# Document passage:
╔══

First, we’ll use the following notation for the counting function of the set $A$.
\[\newcommand{\dnat}{\mathrm d} \newcommand{\dsup}{\overline{\mathrm d}} \newcommand{\dinf}{\underline{\mathrm d}} \newcommand{\proofqed}{\quad\quad\quad\square} A(x) = \left| A \cap \{1, 2, \ldots, \lfloor x \rfloor\}\right|\]This is the number of elements of $A$ which are no greater than $x$. It’s helpful to have this shorthand. Now let’s try to define density! The following should make a good amount of sense:
\[\dnat(A) = \lim_{x \to \infty} \frac{A(x)}{x}\]This is known as natural density. The numerator is the number of elements of $A$ up to $x$, so the fraction tells us the probability a uniformly chosen integer up to $x$ is in $A$. You can check all of the obvious properties listed above - they are all nice and easy to prove, assuming that all the limits actually exist.
Actually, that’s an issue. Can we come up with a nice example of a set with no defined density?
We can tell that the fraction will always give us something between $0$ and $1$. So any badly behaved set should oscillate between being very dense and very sparse. One way to do this is to use the set of integers with an odd number of binary bits!
The following is a plot of $A(x)/x$ for this set:
You can see that there is no defined density in this case. It oscillates between $1/3$ and $2/3$ forever.
It is not particularly challenging to prove, but you should try to do it yourself if you haven’t worked with density before. The lightly dashed lines in the graph are at $y = \frac{1}{3}, \frac{2}{3}$ and every power of two for the $x$ values. This should give you a pretty good idea of how the proof could go.

╚══

# Given data:
╔══

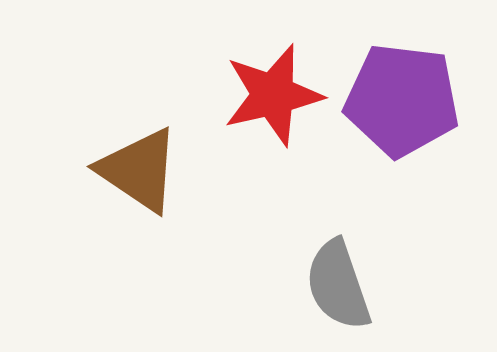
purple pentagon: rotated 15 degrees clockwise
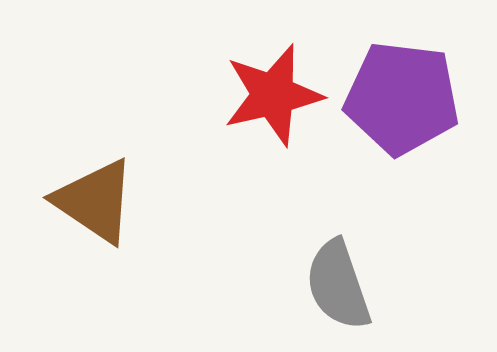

╚══

# Things to do:
**a.** In the natural density passage, between which two values does $A(x)/x$ oscillate for the set of integers with an odd number of binary bits?
**b.** Render the sentence "You can see that there is no defined density in this case." from the natural density passage into French.
**c.** Continue the natural density passage from its final sentence.

# Results:
**a.** Between $1/3$ and $2/3$.

**b.** Vous pouvez constater qu'il n'existe pas de densité définie dans ce cas.

**c.**
To get around this we can define an upper and lower density. In this case, the upper density would be $2/3$, and the lower density would be $1/3$. They’re defined as you would expect:
\[\begin{align*} \dsup(A) &= \limsup_{x \to \infty} \frac{A(x)}{x}\\ \dinf(A) &= \liminf_{x \to \infty} \frac{A(x)}{x} \end{align*}\]The notation for this is terribly inconsistent. This is the notation I like. Sometimes when authors are referring to upper density, the word “upper” is omitted. When it would be ambiguous I’ll be specific.
Now that we have things written out, with a defined upper and lower density for every set, we can look at proving some of the basic properties we are going to be using in later sections.
Preliminaries
This will be the really basic stuff, so skip to the next section if this all looks familiar.
In this section, $A$ and $B$ are general sets of naturals, and $a$ and $b$ refer to their elements.
We’ll start with some definitions that will make our theorems look nicer.
Definition. Write $H(A)$ for the harmonic sum $\sum\frac{1}{a}$ over $a \in A$.
When it diverges, write $H(A) = \infty$.
Definition. For naturals $b$, write $bA$ for the set of all $ba$ for $a \in A$.
This is the $b$-dilation of $A$.
We can define $A \times B$ for the union of all the $b$-dilates of $A$, over $b \in B$.
In other words, $A \times B = \lbrace ab \mid a \in A, b \in B \rbrace$.
We can easily describe how dilation changes the properties of a set we like.
Lemma 1. We have the following equalities:
\[\dinf(bA) = \frac{1}{b} \dinf(A) \,\,\,\,\,\,\,\,\, \dsup(bA) = \frac{1}{b} \dsup(A) \,\,\,\,\,\,\,\,\, H(bA) = \frac{1}{b} H(A)\]
Proof. This is easy using definitions, I promise. Try it! $\proofqed$
Lemma 2. When $A$ and $B$ are disjoint, we have the following:
\[\begin{align*}\dsup(A \cup B) &\leq \dsup(A) + \dsup(B)\\ \dinf(A \cup B) &\geq \dinf(A) + \dinf(B)\\ H(A \cup B) &= H(A) + H(B) \end{align*}\]The first inequality will be referred to as subadditivity of upper density.
Likewise the second will be referred to as superadditivity of lower density.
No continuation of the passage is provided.